Horsehair jewellery is a great way for riders to always have just a little piece of their beloved pony or horse with them all the time.
Horsehair can be incorporated in a wide range of jewellery items - bracelets, key rings, stock pins, necklaces and brooches. People who have more than one special horse sometimes have the hair of each of the horses plaited together. Using contrasting strands from, say, a grey and a black or bay looks really stylish. Chele Clarkin and Geoff Taylor of The Cambridge Collection are always interested in hearing about horse owners’ own horsehair jewellery ideas. To see some of the exciting jewellery that they have already created with horsehair, go to our horsehair jewellery collection.

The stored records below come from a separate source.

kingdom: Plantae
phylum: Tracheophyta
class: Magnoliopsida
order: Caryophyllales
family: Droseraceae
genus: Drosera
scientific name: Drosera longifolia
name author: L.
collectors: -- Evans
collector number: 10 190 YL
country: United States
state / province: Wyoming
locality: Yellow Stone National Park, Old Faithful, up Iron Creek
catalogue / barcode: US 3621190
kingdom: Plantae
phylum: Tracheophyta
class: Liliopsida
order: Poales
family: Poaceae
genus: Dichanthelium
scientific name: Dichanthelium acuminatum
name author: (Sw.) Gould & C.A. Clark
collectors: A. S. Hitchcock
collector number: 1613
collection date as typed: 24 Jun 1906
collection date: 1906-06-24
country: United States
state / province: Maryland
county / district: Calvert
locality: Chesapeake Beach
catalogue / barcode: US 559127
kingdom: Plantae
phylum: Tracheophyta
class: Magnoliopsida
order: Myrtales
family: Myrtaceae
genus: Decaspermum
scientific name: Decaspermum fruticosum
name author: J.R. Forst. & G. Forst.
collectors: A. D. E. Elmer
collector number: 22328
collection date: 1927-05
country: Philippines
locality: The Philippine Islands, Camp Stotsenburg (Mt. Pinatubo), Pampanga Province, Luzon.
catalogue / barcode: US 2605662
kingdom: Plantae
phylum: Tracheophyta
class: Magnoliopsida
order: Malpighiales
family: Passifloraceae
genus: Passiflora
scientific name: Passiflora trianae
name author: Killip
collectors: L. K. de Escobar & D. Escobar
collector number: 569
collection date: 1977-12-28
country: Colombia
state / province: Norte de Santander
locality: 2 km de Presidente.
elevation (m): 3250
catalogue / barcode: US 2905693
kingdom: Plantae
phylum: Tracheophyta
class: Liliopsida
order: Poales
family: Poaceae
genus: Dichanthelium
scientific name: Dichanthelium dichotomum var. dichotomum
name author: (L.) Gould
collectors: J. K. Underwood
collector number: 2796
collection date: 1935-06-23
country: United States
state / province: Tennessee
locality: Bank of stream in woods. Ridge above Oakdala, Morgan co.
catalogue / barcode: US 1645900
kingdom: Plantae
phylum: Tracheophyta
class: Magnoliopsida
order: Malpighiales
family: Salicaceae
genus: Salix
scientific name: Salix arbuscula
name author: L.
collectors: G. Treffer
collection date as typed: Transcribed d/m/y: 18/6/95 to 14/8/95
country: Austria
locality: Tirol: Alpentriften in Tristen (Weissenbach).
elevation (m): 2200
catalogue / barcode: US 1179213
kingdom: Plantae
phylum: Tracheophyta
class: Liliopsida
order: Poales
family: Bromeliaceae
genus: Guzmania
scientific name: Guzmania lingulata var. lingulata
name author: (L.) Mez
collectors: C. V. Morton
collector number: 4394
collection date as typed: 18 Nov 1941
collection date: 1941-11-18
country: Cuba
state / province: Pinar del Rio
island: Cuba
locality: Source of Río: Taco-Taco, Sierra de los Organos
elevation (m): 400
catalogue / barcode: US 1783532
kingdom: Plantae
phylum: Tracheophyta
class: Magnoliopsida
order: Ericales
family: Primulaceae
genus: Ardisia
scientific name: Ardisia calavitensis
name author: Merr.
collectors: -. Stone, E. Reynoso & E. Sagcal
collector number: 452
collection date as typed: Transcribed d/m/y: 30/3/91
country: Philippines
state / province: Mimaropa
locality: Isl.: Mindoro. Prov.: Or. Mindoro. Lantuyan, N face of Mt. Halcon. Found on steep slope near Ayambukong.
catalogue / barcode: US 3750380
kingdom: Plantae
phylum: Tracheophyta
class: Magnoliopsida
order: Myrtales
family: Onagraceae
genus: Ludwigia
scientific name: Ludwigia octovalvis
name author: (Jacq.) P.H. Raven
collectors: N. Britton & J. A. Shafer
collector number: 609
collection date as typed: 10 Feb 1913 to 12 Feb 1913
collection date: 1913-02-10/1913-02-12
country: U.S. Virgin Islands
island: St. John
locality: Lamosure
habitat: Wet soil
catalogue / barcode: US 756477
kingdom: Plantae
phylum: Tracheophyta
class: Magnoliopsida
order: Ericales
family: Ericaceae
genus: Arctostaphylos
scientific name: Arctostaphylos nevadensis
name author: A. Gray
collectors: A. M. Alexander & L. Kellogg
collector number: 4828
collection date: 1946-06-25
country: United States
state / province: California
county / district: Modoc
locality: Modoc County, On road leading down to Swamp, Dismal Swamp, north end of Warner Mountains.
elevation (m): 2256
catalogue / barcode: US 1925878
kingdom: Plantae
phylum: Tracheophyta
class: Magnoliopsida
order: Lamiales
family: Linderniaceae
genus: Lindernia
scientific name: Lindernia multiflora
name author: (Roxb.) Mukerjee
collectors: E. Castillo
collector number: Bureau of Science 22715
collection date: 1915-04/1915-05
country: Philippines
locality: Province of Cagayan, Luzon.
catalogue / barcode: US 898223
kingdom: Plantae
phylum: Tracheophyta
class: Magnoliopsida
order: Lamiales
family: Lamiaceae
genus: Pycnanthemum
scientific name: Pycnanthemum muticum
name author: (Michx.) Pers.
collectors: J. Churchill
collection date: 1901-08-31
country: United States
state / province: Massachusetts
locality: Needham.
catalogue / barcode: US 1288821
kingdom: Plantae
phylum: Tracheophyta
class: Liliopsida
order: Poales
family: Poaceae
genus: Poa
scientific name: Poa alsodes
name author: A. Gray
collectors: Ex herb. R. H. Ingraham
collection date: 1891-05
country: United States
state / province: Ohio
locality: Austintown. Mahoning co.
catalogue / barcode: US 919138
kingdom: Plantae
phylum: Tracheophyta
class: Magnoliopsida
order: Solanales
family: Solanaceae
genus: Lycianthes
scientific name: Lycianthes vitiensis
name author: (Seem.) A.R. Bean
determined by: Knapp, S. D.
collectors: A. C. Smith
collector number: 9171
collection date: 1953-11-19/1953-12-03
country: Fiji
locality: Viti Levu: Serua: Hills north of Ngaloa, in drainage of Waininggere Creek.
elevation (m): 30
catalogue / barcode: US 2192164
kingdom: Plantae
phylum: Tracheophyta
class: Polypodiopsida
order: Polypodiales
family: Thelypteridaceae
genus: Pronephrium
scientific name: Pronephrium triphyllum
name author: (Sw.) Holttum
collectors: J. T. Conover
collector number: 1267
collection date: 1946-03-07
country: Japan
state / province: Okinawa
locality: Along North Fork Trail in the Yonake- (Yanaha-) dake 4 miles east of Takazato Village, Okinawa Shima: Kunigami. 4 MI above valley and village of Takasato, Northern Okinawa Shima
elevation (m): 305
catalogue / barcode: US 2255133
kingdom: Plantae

Providing the horsehair for personalized jewellery
If you cut the hair from the back of the dock, the cutting mark will be less noticeable. Mane hair is not suitable for jewellery as it is too fine. (If you are unable to provide hair from your own horse, The Cambridge Collection can supply horsehair for your jewellery.)
The strands of hair need to be clean and of the same length. That enables the binding of the hair to be secure and to wear well.
For bracelets and necklaces, the hair must be at least 30cm in length and about one thumb thickness through. Any leftover horsehair, it is returned to the person who has ordered the jewellery. Bracelets usually finish up at about 19 cm or 7 ½”, but can be made to any suitable length.
Stock pins and brooches take about 10 cm of horsehair and the bundle should be the thickness of a little finger.
Once the hair is cut, bind it with a rubber band. Carefully lay the bundle on paper, wrap it and send it to The Cambridge Collection for plaiting.
Turning the horsehair into jewellery
Making hard-wearing and attractive horsehair jewellery is a task for experts. Bracelets are made to each person’s individual requirements. As one-off pieces, they are time-consuming to make and produced with care and love. The Cambridge Collection people are, themselves, horse-mad so they understand how precious the horsehair jewellery they make will be to each owner.
A range of precious metals can be used - yellow, rose or white gold, or sterling silver, or any combination of those metals.
Designs may be plain, or could include snaffle bits in the centre or maybe a plaque that can be hand-engraved. Bracelet ends are solid and the slide clasp is a handmade, so it is tough. The Cambridge Collection produces hand-carved caps with a horse shoe nail on each end. Slide clasp catches are handmade and hammer-hardened to make sure they will stand up to the rough life they often get around horses.
Long term wear
The workmanship that goes into The Cambridge Collection’s horsehair jewellery ensures that each piece wears well. However, horsehair can become a little tatty over time. If this happens, the hair can be removed, a fresh bundle of hair can be plaited, and that can be reattached to the existing ends.
Famous riders who have horsehair jewellery
Katie Laurie (née McVean) has two items of horse hair jewellery – one from Flower Power, the mother of all her homebred show-jumpers, and the other from Delphie, who was one of Flower Power’s babies and a special horse for Katie. Delphie has since been sold to Saudi Arabia, but she stays close to Katie in a special piece of commemorative jewellery.
Katie’s father, Jeff McVean loves his key ring made from hair from Flower Power’s tail.
Owners and breeders often appreciate a thank-you gift made from one of their horses.